◆ SELECTION:
++++++
The FMS Inspection Score is FindMySchool's proprietary analysis based on official Ofsted and ISI inspection reports. It converts ratings into a standardised 1–10 scale for fair comparison across all schools in England.
Disclaimer: The FMS Inspection Score is an independent analysis by FindMySchool. It is not endorsed by or affiliated with Ofsted or ISI. Always refer to the official Ofsted or ISI report for the full picture of a school’s inspection outcome.
A genuinely small primary, set in Denham, with a roll of 85 pupils and a published capacity of 105. The scale shapes everything, staff know pupils very well, mixed-year classes are part of the model, and leadership can make changes quickly when something is not working.
The most recent Ofsted inspection in February 2024 judged the school Good across all graded areas, including early years. The report also points to a calm, purposeful learning climate and an ethos pupils can articulate, with kindness and shared responsibility showing up in day-to-day behaviour.
For families, the key practical headline is demand. In the latest available admissions snapshot for Reception, there were 49 applications for 15 offers, around 3.27 applications per place. That pressure makes timing and evidence important, and it rewards families who understand how Buckinghamshire’s coordinated process works.
This is a school where small does not mean limited. Pupils across ages play together, and the inspection evidence describes children who feel happy and safe, with staff who give personal help because they know pupils well. That closeness can be a major advantage in the early years of schooling, especially for children who thrive with consistent adults and clear routines.
The values on the school website, Respect, Resilience, Kindness, Aspiration and Independence, map neatly onto what external evidence describes: calm lessons, positive attitudes to learning, and expectations that pupils rise to. The school’s small size is also used deliberately, leaders plan shared experiences so pupils feel part of one community rather than several disconnected year groups.
The setting reinforces the school’s identity. The main building is a Grade II listed former village school, and the site has been extended with a newer hall and additional learning spaces, creating a blend of heritage and practical modern provision. For parents, that typically translates into a school that feels intimate in scale, but not squeezed for space.
Published attainment measures for very small schools can move around more sharply from year to year, simply because each child represents a larger share of the cohort. That makes it sensible to weigh curriculum quality, teaching consistency, and safeguarding culture alongside any headline figures you may see in public performance tables.
++++++
◆ WHAT IS NEEDED:
Copy out the school profile word for word, starting at "For families, the" and ending at "and clear routines.".

(Dataset records)
++++++
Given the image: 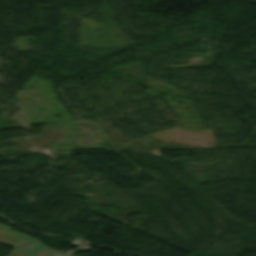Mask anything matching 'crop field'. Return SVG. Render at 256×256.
Segmentation results:
<instances>
[{
  "mask_svg": "<svg viewBox=\"0 0 256 256\" xmlns=\"http://www.w3.org/2000/svg\"><path fill=\"white\" fill-rule=\"evenodd\" d=\"M10 228L0 224V243L15 247L6 256H56L60 253L29 236L11 231Z\"/></svg>",
  "mask_w": 256,
  "mask_h": 256,
  "instance_id": "crop-field-1",
  "label": "crop field"
}]
</instances>
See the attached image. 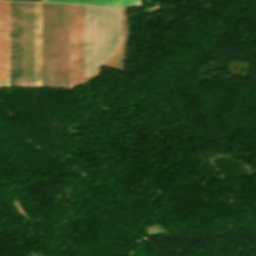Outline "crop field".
I'll return each mask as SVG.
<instances>
[{
	"label": "crop field",
	"instance_id": "1",
	"mask_svg": "<svg viewBox=\"0 0 256 256\" xmlns=\"http://www.w3.org/2000/svg\"><path fill=\"white\" fill-rule=\"evenodd\" d=\"M121 8L85 5L84 76L120 43Z\"/></svg>",
	"mask_w": 256,
	"mask_h": 256
},
{
	"label": "crop field",
	"instance_id": "2",
	"mask_svg": "<svg viewBox=\"0 0 256 256\" xmlns=\"http://www.w3.org/2000/svg\"><path fill=\"white\" fill-rule=\"evenodd\" d=\"M84 5L70 4L69 87L83 82Z\"/></svg>",
	"mask_w": 256,
	"mask_h": 256
},
{
	"label": "crop field",
	"instance_id": "3",
	"mask_svg": "<svg viewBox=\"0 0 256 256\" xmlns=\"http://www.w3.org/2000/svg\"><path fill=\"white\" fill-rule=\"evenodd\" d=\"M34 3L23 2L22 87H33Z\"/></svg>",
	"mask_w": 256,
	"mask_h": 256
},
{
	"label": "crop field",
	"instance_id": "4",
	"mask_svg": "<svg viewBox=\"0 0 256 256\" xmlns=\"http://www.w3.org/2000/svg\"><path fill=\"white\" fill-rule=\"evenodd\" d=\"M10 2L0 1V87H9Z\"/></svg>",
	"mask_w": 256,
	"mask_h": 256
},
{
	"label": "crop field",
	"instance_id": "5",
	"mask_svg": "<svg viewBox=\"0 0 256 256\" xmlns=\"http://www.w3.org/2000/svg\"><path fill=\"white\" fill-rule=\"evenodd\" d=\"M41 3H35L34 87H40Z\"/></svg>",
	"mask_w": 256,
	"mask_h": 256
},
{
	"label": "crop field",
	"instance_id": "6",
	"mask_svg": "<svg viewBox=\"0 0 256 256\" xmlns=\"http://www.w3.org/2000/svg\"><path fill=\"white\" fill-rule=\"evenodd\" d=\"M42 1L118 5V6H142L141 0H42Z\"/></svg>",
	"mask_w": 256,
	"mask_h": 256
}]
</instances>
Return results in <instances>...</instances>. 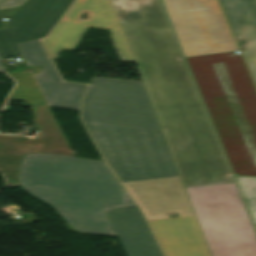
++++++
◆ FULL SOLUTION:
For families, the key practical headline is demand. In the latest available admissions snapshot for Reception, there were 49 applications for 15 offers, around 3.27 applications per place. That pressure makes timing and evidence important, and it rewards families who understand how Buckinghamshire’s coordinated process works.
This is a school where small does not mean limited. Pupils across ages play together, and the inspection evidence describes children who feel happy and safe, with staff who give personal help because they know pupils well. That closeness can be a major advantage in the early years of schooling, especially for children who thrive with consistent adults and clear routines.